In der politischen Landschaft Deutschlands entfacht eine hitzige Debatte um ein mögliches Verbot der Alternative für Deutschland (AfD). 

Während SPD-Politiker wie Petra Köpping und Wolfgang Thierse die Prüfung eines Verbotsverfahrens befürworten, hält CDU-Chef Friedrich Merz diesen Vorstoß für wirklichkeitsfremd. 

Die Diskussion wurde durch die Forderung der SPD-Vorsitzenden Saskia Esken angestoßen, die regelmäßige Prüfung eines AfD-Verbots zu erwägen. 

Köpping, Sozialministerin in Sachsen, argumentiert, dass die AfD eine Gefahr für die Demokratie darstelle und deshalb ein Verbot in Betracht gezogen werden sollte. 

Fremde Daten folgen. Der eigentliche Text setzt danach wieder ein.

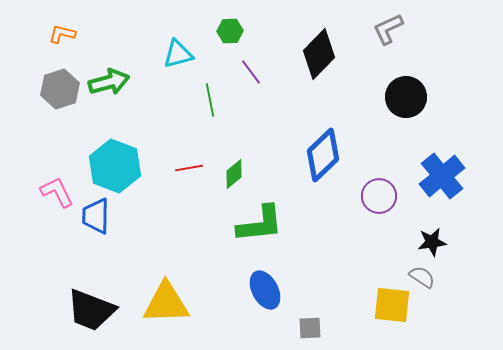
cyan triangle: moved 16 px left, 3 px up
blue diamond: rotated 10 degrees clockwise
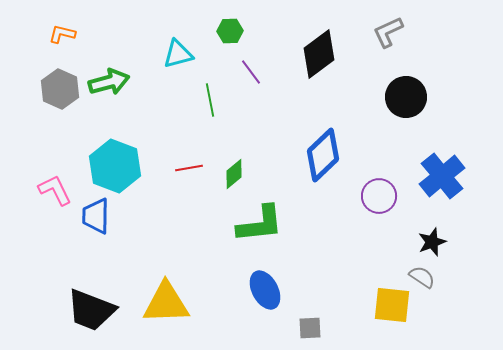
gray L-shape: moved 3 px down
black diamond: rotated 9 degrees clockwise
gray hexagon: rotated 18 degrees counterclockwise
pink L-shape: moved 2 px left, 2 px up
black star: rotated 12 degrees counterclockwise
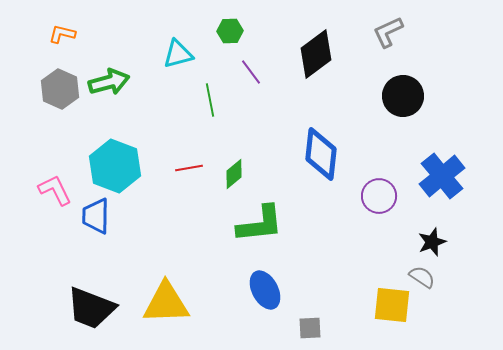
black diamond: moved 3 px left
black circle: moved 3 px left, 1 px up
blue diamond: moved 2 px left, 1 px up; rotated 40 degrees counterclockwise
black trapezoid: moved 2 px up
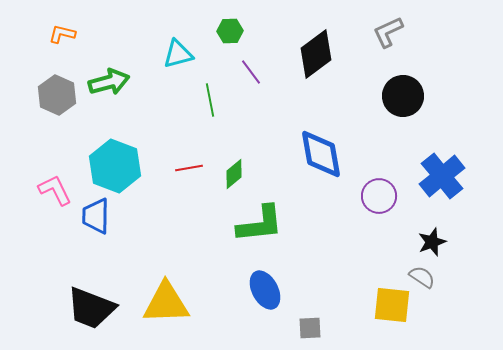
gray hexagon: moved 3 px left, 6 px down
blue diamond: rotated 16 degrees counterclockwise
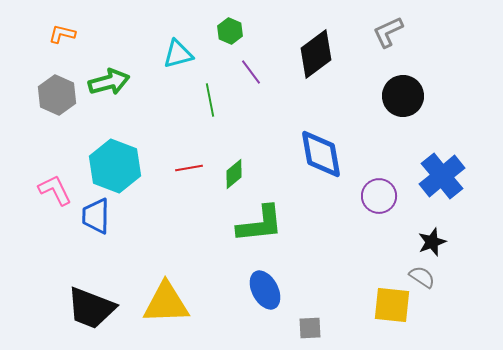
green hexagon: rotated 25 degrees clockwise
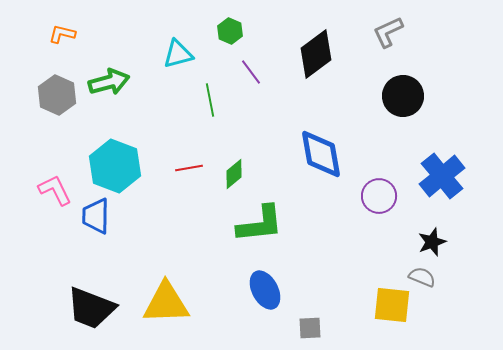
gray semicircle: rotated 12 degrees counterclockwise
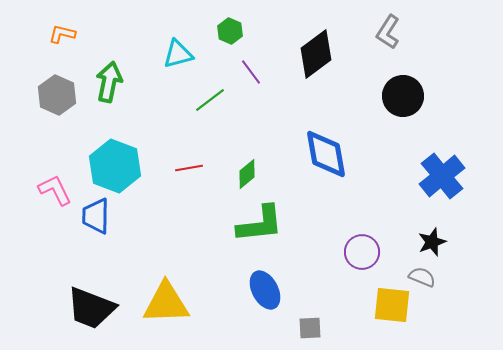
gray L-shape: rotated 32 degrees counterclockwise
green arrow: rotated 63 degrees counterclockwise
green line: rotated 64 degrees clockwise
blue diamond: moved 5 px right
green diamond: moved 13 px right
purple circle: moved 17 px left, 56 px down
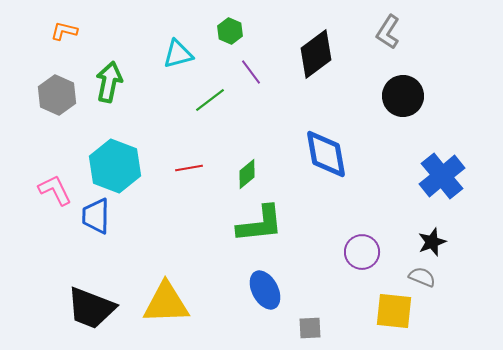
orange L-shape: moved 2 px right, 3 px up
yellow square: moved 2 px right, 6 px down
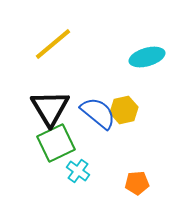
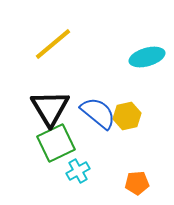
yellow hexagon: moved 3 px right, 6 px down
cyan cross: rotated 25 degrees clockwise
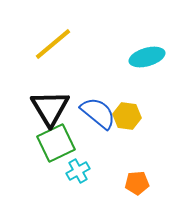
yellow hexagon: rotated 20 degrees clockwise
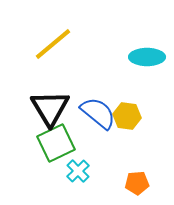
cyan ellipse: rotated 16 degrees clockwise
cyan cross: rotated 15 degrees counterclockwise
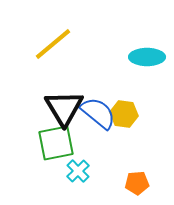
black triangle: moved 14 px right
yellow hexagon: moved 3 px left, 2 px up
green square: rotated 15 degrees clockwise
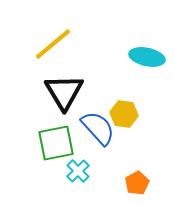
cyan ellipse: rotated 12 degrees clockwise
black triangle: moved 16 px up
blue semicircle: moved 15 px down; rotated 9 degrees clockwise
orange pentagon: rotated 25 degrees counterclockwise
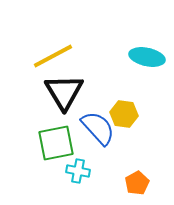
yellow line: moved 12 px down; rotated 12 degrees clockwise
cyan cross: rotated 35 degrees counterclockwise
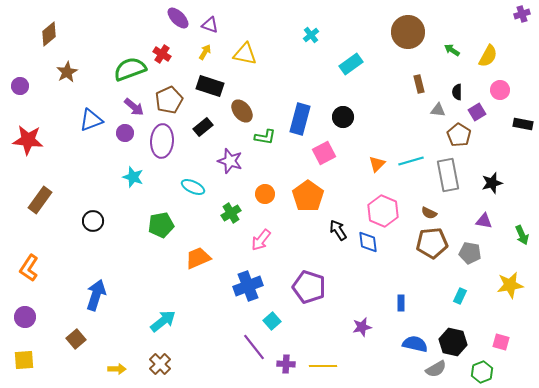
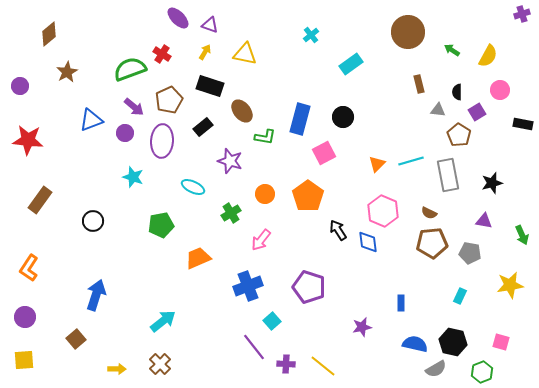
yellow line at (323, 366): rotated 40 degrees clockwise
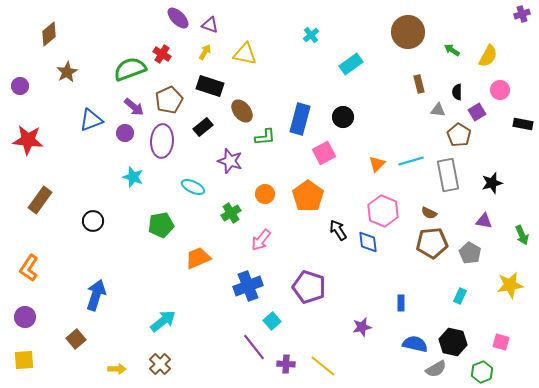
green L-shape at (265, 137): rotated 15 degrees counterclockwise
gray pentagon at (470, 253): rotated 20 degrees clockwise
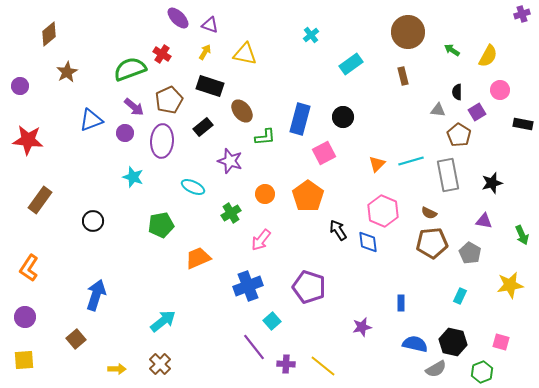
brown rectangle at (419, 84): moved 16 px left, 8 px up
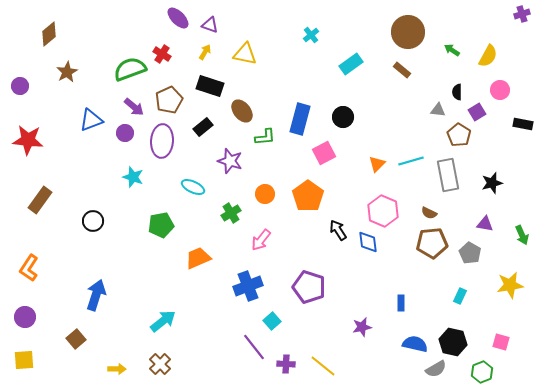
brown rectangle at (403, 76): moved 1 px left, 6 px up; rotated 36 degrees counterclockwise
purple triangle at (484, 221): moved 1 px right, 3 px down
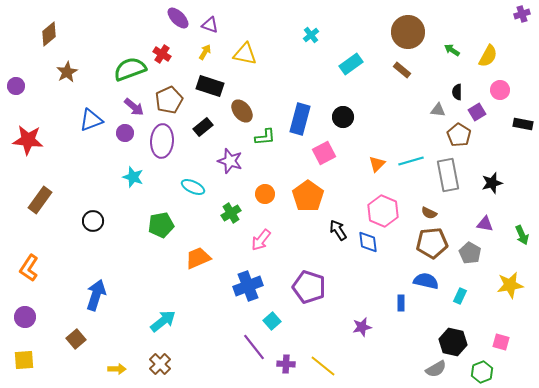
purple circle at (20, 86): moved 4 px left
blue semicircle at (415, 344): moved 11 px right, 63 px up
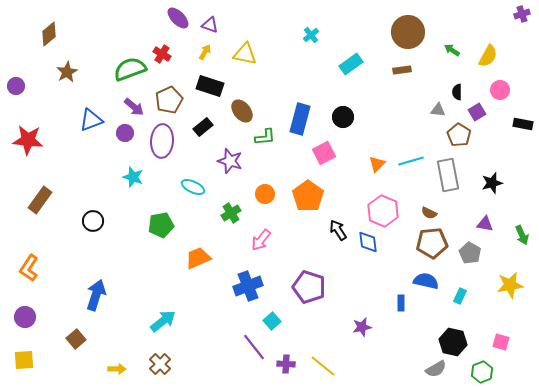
brown rectangle at (402, 70): rotated 48 degrees counterclockwise
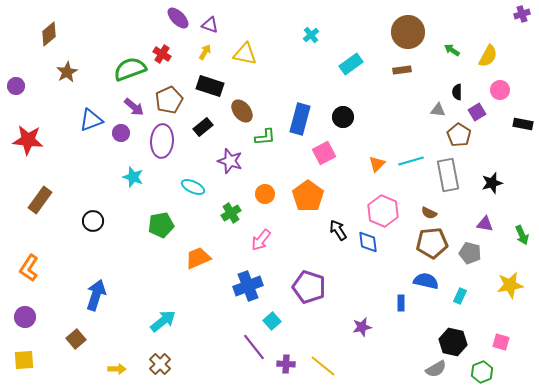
purple circle at (125, 133): moved 4 px left
gray pentagon at (470, 253): rotated 15 degrees counterclockwise
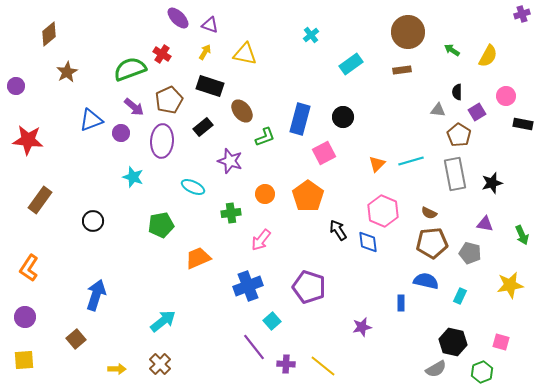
pink circle at (500, 90): moved 6 px right, 6 px down
green L-shape at (265, 137): rotated 15 degrees counterclockwise
gray rectangle at (448, 175): moved 7 px right, 1 px up
green cross at (231, 213): rotated 24 degrees clockwise
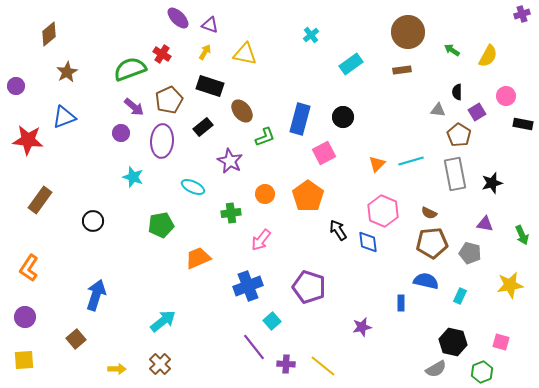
blue triangle at (91, 120): moved 27 px left, 3 px up
purple star at (230, 161): rotated 10 degrees clockwise
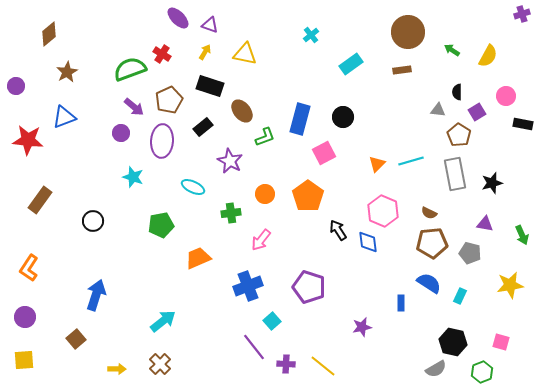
blue semicircle at (426, 281): moved 3 px right, 2 px down; rotated 20 degrees clockwise
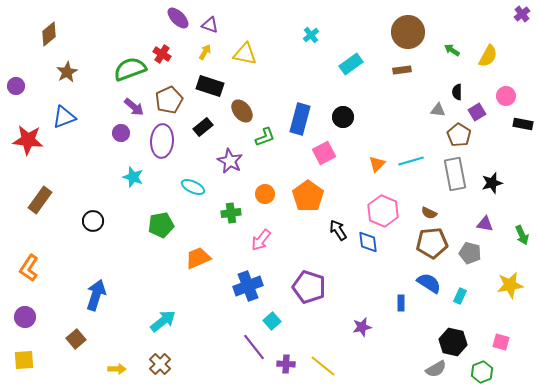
purple cross at (522, 14): rotated 21 degrees counterclockwise
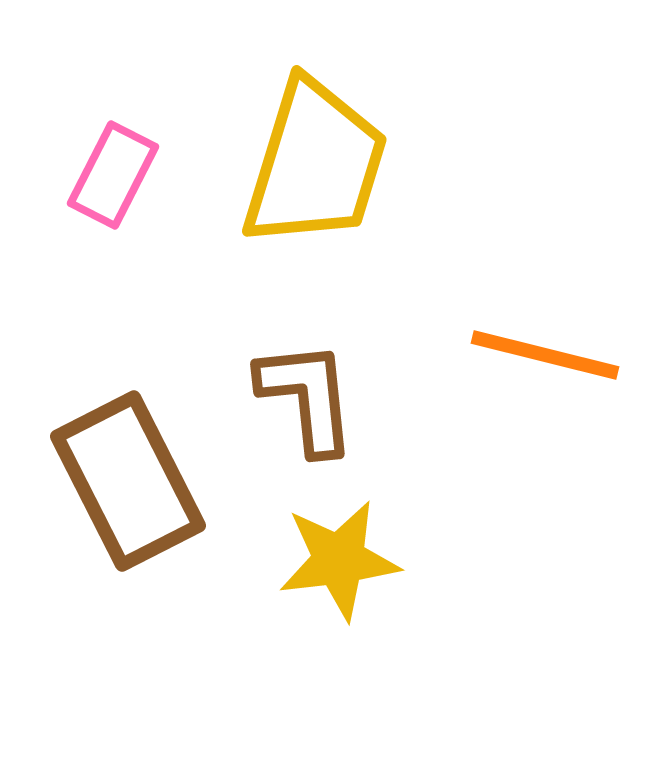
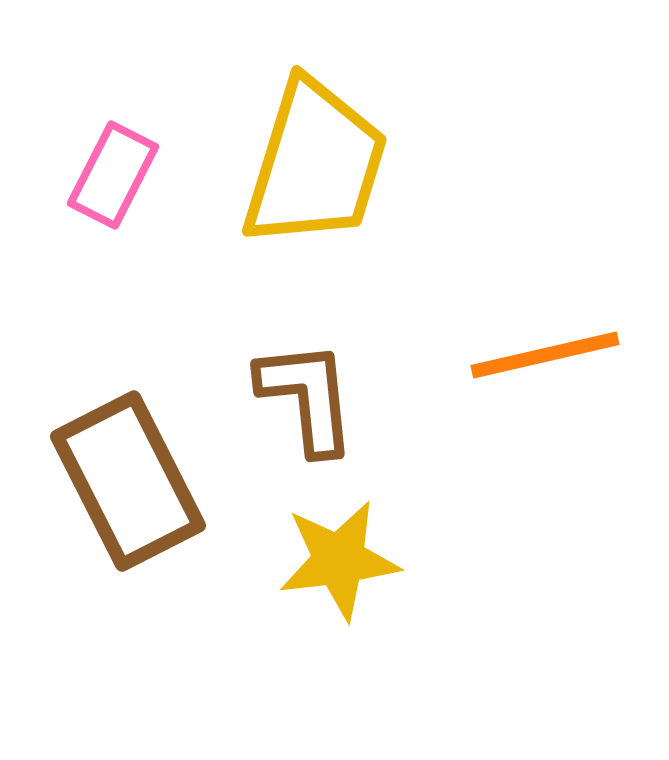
orange line: rotated 27 degrees counterclockwise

Der frühere Bundestagspräsident Thierse unterstützt diese Ansicht und verweist auf die Einstufung der AfD als rechtsextremistisch in drei Bundesländern durch den Verfassungsschutz.

Merz hingegen bezeichnet die Debatte als „Scheindebatte“ und kritisiert die SPD-Vorsitzende Esken für ihre Haltung. Er betont, dass vernünftige politische Lösungen für Probleme effektiver seien, um die AfD zu schwächen.

Der Grünen-Politiker Konstantin von Notz plädiert ebenfalls für eine politische Auseinandersetzung, um der AfD den Nährboden zu entziehen, berichtet die WELT.